Note that $\mathcal{M}$ does not provide an answer to the question whether (1)–(3) are actually true, or true simpliciter, for $\mathcal{M}$ does not say which of the two histories is the actual history. If $h_1$ is the actual history, (1)–(3) are true. Instead, if $h_2$ is the actual history, (1)–(3) are false. In any case, the truth value of (1)–(3) depends on what happens in the actual history.

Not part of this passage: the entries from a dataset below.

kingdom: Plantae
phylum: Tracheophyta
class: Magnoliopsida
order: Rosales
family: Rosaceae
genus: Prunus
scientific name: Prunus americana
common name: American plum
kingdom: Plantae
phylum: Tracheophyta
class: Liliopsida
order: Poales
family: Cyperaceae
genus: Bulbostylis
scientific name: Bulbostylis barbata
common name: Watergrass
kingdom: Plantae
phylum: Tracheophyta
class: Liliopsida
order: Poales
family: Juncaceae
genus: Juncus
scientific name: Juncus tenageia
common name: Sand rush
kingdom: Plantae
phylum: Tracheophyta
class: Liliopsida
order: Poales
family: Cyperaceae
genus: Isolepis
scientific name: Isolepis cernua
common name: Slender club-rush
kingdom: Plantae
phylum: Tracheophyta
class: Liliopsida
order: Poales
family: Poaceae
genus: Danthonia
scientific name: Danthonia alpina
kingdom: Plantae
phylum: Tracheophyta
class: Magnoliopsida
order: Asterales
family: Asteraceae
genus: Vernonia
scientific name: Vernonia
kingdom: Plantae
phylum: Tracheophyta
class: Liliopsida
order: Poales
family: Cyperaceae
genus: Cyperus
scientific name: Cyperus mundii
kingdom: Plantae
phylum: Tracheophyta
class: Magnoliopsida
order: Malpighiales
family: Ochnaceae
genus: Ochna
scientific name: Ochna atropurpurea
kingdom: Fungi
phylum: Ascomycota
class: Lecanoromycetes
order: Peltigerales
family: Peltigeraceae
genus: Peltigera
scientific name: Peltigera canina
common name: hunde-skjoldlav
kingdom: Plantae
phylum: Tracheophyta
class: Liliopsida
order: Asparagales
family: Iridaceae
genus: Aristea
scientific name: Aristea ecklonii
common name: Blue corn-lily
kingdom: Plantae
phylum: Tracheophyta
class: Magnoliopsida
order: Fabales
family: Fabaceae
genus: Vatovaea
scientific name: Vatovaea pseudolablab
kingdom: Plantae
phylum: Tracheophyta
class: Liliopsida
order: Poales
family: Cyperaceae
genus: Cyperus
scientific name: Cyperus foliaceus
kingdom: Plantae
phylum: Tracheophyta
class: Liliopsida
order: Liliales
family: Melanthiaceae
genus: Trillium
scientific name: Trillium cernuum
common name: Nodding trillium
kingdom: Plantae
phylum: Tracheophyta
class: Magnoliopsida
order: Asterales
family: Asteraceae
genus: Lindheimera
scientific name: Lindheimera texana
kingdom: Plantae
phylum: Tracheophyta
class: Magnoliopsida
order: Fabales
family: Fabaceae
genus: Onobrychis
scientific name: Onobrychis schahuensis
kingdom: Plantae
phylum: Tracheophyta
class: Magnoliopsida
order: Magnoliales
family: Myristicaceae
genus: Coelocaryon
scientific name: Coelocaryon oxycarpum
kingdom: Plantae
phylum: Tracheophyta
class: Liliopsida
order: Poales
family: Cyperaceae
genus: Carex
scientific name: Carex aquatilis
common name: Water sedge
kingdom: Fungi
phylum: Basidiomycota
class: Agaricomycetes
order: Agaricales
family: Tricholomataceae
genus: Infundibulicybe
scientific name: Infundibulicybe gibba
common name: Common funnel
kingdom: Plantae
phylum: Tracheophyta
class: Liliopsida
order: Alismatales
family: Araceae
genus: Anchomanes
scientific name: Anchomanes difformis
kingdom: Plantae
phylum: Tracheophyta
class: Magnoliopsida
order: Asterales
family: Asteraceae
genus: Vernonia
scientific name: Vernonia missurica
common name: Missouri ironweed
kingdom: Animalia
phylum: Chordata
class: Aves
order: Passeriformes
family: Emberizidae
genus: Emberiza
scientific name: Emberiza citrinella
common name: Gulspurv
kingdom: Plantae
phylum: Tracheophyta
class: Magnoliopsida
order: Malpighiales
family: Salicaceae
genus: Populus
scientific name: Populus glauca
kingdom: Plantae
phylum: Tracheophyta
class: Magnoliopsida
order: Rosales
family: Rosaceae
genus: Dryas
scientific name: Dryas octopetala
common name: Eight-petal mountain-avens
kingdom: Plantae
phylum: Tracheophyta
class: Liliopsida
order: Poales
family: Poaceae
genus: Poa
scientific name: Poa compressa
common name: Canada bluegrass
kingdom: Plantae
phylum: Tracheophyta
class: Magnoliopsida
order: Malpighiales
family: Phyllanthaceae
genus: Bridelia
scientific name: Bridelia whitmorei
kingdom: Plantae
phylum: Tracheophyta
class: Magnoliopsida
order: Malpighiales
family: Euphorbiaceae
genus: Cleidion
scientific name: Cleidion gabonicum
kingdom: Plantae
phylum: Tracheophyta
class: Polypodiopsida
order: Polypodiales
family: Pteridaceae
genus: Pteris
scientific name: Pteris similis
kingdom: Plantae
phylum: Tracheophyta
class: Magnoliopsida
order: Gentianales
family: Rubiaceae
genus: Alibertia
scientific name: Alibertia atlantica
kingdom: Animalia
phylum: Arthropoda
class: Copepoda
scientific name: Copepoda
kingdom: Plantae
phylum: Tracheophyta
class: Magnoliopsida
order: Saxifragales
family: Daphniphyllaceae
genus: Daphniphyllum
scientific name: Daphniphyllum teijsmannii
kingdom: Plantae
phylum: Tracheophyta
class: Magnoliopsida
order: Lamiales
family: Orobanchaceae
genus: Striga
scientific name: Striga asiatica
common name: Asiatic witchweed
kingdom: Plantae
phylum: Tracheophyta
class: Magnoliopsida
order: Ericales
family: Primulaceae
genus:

When one imagines that a future contingent $\alpha$ is assessed at a context c, one reasons as if c were the actual context. Since a model of $\mathsf{L}$ simply provides a set of possible contexts—that is, a set of moment–history pairs—without specifying what is actual and what is not, to imagine that a given context is actual is to make a hypothesis about the model. Thus, when one imagines that (1) is evaluated at $m_2$, one imagines that $h_2$ is the actual history, and so that the relevant moment–history pair that includes $m_0$ is $m_0/h_2$. According to our semantics, (3) turns out to be false in that case, for the same reason for which (1) is false, namely that it is rainy at $m_2$. In other words, Ockhamism does not predict that an assessor located at $m_2/h_2$ should evaluate (1) as true as uttered the day before. Similar considerations apply to (4).